In most diseases, the effect of volunteer bias is opposite to this. Poor conditions are related both to refusal to participate and to high risk, whereas volunteers tend to be low risk. The effect of volunteer bias is then to produce an apparent difference in favour of the treatment. We can see that comparisons between volunteers and other groups can never be reliable indicators of treatment effects.

Intention to treat

In the observed control areas of the Salk trial (Table~\ref{2tsalk}), quite apart from the non-random age difference, the vaccinated and control groups are not comparable. However, it is possible to make a reasonable comparison in this study by comparing all second grade children, both vaccinated and refused, to the control group. The rate in the second grade children is 23 per 100,000, which is less than the rate of 46 in the control group, demonstrating the effectiveness of the vaccine. The `treatment' which we are evaluating is not vaccination itself, but a policy of offering vaccination and treating those who accept. A similar problem can arise in a randomized trial, for example in evaluating the effectiveness of health checkups (South-east London Screening Study Group 1977). Subjects were randomized to a screening group or to a control group. The screening group were invited to attend for an examination, some accepted and were screened and some refused. When comparing the results in terms of subsequent mortality, it was essential to compare the controls to the screening groups containing both screened and refusers. For example, the refusers may have included people who were already too ill to come for screening. The important point is that the random allocation procedure produces comparable groups and it is these we must compare, whatever selection may be made within them. We therefore analyse the data according to the way we intended to treat subjects, not the way in which they were actually treated. This is analysis by intention to treat. The alternative, analysing by treatment actually received, is called on treatment analysis.

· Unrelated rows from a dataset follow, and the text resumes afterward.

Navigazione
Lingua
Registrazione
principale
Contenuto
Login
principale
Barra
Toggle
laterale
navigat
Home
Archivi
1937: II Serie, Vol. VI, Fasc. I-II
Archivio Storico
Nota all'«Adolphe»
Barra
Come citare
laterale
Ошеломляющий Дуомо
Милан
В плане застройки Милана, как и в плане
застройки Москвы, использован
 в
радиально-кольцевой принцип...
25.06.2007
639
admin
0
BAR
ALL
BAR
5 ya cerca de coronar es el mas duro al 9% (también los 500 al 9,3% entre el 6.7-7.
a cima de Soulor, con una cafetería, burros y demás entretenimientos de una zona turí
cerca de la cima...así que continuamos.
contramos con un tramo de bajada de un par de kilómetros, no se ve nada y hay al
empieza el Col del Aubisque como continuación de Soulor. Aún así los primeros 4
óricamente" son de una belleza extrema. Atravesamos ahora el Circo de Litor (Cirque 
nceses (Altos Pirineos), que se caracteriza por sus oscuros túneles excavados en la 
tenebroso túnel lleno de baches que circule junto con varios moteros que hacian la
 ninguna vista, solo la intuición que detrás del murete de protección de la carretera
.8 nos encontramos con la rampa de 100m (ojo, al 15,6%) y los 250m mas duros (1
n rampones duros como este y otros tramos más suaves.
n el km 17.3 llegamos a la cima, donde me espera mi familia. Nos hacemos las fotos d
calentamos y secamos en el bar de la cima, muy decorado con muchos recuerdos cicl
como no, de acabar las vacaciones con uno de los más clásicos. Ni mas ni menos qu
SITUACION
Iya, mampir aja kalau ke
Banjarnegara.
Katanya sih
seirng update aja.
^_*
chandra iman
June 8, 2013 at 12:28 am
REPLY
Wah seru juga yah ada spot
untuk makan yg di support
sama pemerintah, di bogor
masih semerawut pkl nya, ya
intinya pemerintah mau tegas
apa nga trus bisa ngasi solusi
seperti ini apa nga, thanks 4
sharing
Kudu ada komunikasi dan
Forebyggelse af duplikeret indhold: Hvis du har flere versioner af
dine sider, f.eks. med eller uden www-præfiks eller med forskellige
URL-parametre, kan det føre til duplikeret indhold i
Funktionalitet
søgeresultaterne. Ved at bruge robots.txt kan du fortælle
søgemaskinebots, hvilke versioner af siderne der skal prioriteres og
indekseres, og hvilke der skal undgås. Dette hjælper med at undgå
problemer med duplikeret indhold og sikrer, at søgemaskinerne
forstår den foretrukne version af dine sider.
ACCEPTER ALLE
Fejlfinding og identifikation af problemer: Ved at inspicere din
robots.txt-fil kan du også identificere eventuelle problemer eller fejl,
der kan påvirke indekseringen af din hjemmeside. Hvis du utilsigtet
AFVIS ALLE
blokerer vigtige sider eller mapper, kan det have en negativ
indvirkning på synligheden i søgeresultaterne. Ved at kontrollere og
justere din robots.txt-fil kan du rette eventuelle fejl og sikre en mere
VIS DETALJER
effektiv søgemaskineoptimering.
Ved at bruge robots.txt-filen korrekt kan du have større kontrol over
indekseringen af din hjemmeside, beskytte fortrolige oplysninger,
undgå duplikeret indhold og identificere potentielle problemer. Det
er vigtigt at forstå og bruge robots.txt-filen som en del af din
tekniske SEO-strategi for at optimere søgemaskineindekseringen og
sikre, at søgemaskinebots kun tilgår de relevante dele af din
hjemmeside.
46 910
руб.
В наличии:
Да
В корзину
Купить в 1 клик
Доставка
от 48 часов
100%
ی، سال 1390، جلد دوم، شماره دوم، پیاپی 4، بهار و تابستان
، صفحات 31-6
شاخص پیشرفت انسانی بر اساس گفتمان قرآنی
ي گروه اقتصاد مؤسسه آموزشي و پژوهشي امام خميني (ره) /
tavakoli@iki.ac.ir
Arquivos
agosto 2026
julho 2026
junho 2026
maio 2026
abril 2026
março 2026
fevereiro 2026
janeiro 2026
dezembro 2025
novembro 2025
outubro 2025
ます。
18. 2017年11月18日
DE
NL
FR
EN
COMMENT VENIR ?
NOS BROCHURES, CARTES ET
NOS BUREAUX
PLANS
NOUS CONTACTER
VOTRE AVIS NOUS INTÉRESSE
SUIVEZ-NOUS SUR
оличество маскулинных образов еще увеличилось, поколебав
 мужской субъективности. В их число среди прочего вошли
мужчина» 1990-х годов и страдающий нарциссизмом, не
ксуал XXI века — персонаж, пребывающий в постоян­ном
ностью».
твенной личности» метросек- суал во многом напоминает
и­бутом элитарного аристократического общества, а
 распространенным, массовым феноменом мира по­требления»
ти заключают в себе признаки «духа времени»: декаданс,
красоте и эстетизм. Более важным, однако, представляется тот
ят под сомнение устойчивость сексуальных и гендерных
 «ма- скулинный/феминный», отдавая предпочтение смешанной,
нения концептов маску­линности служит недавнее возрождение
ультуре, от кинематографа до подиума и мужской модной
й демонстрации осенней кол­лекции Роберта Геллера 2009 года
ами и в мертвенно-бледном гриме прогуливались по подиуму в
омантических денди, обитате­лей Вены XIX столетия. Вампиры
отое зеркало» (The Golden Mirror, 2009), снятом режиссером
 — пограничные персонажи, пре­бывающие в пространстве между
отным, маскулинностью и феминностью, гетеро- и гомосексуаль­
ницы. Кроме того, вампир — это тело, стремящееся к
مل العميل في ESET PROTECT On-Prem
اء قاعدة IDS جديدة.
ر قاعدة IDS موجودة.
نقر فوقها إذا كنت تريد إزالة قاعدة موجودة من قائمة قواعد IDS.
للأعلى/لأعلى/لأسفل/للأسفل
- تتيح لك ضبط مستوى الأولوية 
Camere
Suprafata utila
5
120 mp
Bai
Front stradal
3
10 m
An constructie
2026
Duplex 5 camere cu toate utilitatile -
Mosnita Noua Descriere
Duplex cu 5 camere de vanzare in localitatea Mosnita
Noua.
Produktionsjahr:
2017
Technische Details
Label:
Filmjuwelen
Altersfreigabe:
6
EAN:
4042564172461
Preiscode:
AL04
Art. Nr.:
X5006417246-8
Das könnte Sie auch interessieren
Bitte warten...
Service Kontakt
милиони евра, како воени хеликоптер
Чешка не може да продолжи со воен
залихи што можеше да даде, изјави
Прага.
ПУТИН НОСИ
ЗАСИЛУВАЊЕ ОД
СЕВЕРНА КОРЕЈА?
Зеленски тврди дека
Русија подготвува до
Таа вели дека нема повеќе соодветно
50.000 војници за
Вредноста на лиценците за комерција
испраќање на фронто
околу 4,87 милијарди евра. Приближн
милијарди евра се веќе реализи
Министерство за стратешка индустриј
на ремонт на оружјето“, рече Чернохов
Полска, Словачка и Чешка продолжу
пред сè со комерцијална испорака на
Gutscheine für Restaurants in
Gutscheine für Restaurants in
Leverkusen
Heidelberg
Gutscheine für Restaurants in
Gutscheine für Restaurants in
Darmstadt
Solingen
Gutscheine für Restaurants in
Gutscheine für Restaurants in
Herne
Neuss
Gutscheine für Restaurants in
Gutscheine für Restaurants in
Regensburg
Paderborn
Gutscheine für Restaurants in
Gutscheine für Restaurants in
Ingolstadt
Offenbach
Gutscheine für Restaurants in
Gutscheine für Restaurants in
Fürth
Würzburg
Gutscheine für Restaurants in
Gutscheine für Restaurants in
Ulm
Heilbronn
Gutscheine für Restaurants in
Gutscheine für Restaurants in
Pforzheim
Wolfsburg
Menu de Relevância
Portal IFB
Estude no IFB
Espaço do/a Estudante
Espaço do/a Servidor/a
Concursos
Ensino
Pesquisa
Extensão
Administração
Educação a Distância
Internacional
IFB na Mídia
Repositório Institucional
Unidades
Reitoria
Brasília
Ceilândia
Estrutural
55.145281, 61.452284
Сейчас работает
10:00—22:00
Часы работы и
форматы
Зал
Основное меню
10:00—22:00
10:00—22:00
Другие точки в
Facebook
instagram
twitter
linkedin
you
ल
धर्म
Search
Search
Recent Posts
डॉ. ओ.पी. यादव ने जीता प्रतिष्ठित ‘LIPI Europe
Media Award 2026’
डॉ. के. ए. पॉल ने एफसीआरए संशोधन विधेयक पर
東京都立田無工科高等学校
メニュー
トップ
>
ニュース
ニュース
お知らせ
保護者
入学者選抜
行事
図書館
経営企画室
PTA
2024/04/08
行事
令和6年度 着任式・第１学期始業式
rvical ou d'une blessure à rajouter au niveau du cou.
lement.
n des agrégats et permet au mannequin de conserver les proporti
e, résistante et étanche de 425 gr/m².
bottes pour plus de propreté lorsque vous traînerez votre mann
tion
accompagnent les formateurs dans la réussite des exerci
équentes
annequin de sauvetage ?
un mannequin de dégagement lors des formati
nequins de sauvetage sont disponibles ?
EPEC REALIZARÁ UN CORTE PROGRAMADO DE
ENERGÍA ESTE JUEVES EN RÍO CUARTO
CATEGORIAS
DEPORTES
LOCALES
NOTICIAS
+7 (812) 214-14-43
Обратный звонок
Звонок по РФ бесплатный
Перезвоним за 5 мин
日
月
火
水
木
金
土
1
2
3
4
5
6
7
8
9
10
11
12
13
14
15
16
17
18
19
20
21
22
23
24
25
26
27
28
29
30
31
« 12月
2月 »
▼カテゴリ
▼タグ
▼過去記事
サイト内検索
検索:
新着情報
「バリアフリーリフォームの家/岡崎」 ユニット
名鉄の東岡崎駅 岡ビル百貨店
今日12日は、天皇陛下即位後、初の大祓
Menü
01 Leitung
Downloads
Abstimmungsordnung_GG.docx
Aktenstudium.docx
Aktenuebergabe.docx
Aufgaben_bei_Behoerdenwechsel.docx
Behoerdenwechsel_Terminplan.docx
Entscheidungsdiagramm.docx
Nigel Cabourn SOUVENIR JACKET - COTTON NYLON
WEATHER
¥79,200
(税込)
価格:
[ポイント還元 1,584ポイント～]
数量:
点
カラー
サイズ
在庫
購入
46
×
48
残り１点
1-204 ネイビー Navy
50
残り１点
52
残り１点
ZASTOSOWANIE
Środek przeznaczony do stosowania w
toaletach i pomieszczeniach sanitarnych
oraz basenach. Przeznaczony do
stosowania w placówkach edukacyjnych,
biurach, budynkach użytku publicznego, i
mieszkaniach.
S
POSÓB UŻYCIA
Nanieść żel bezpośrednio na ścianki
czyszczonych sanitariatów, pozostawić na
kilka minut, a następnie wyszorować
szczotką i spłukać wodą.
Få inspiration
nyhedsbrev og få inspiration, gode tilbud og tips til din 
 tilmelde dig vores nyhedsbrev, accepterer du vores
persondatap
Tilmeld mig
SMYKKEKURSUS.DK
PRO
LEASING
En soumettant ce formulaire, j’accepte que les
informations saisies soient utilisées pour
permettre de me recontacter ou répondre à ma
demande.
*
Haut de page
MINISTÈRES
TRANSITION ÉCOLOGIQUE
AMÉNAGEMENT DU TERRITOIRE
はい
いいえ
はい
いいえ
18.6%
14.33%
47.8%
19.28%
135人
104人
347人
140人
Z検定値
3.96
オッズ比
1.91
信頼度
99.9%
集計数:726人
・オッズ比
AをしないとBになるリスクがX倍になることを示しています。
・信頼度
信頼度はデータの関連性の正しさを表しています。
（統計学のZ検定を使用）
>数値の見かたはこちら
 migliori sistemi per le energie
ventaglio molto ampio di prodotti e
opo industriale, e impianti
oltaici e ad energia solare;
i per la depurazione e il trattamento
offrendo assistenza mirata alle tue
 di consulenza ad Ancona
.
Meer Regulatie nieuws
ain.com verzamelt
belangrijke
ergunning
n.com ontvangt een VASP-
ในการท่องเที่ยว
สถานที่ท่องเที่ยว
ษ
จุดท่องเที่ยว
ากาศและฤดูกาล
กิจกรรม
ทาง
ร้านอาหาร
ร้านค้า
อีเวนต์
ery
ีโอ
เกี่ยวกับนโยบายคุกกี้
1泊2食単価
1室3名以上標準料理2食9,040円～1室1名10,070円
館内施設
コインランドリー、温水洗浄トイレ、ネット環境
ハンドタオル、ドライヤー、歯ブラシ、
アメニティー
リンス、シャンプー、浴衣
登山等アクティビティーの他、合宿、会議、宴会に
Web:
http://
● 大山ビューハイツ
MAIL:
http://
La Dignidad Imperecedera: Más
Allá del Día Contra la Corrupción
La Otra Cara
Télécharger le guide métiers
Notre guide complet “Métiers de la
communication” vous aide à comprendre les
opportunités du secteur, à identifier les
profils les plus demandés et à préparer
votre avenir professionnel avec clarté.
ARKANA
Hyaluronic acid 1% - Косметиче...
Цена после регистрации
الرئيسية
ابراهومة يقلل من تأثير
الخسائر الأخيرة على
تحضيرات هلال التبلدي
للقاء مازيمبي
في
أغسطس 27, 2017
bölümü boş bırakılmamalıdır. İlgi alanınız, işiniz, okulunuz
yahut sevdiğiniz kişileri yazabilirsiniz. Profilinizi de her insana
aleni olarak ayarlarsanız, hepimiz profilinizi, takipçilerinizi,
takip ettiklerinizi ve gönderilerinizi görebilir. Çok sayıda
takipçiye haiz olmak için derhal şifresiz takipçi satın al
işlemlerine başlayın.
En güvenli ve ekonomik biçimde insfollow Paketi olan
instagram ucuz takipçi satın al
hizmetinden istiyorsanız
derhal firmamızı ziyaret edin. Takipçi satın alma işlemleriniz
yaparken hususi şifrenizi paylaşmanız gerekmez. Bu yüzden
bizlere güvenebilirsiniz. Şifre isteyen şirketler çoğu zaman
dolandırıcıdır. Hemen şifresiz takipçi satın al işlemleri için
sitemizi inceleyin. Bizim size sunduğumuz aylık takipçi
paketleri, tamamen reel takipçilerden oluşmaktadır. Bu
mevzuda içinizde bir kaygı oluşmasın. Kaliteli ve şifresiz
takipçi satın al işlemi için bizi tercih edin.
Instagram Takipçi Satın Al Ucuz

Analysis by intention to treat is not free of bias. As some patients may receive the other group's treatment, the difference may be smaller than it should be. We know that there is a bias and we know that it will make the treatment difference smaller, by an unknown amount. On treatment analyses, on the other hand, are biased in favour of showing a difference, whether there is one or not. Statisticians call methods which are biased against finding any effect conservative. If we must err, we like to do so in the conservative direction.


Meier, P. (1977) The biggest health experiment ever: the 1954 field trial of the Salk poliomyelitis vaccine. in Statistics: a Guide to the Biological and Health Sciences ed. J.M. Tanur et al. Holden-Day, San Francisco.

South-east London Screening Study Group. (1977) A controlled trial of multiphasic screening in middle-age: results of the South-east London Screening Study. International Journal of Epidemiology 6 357-63.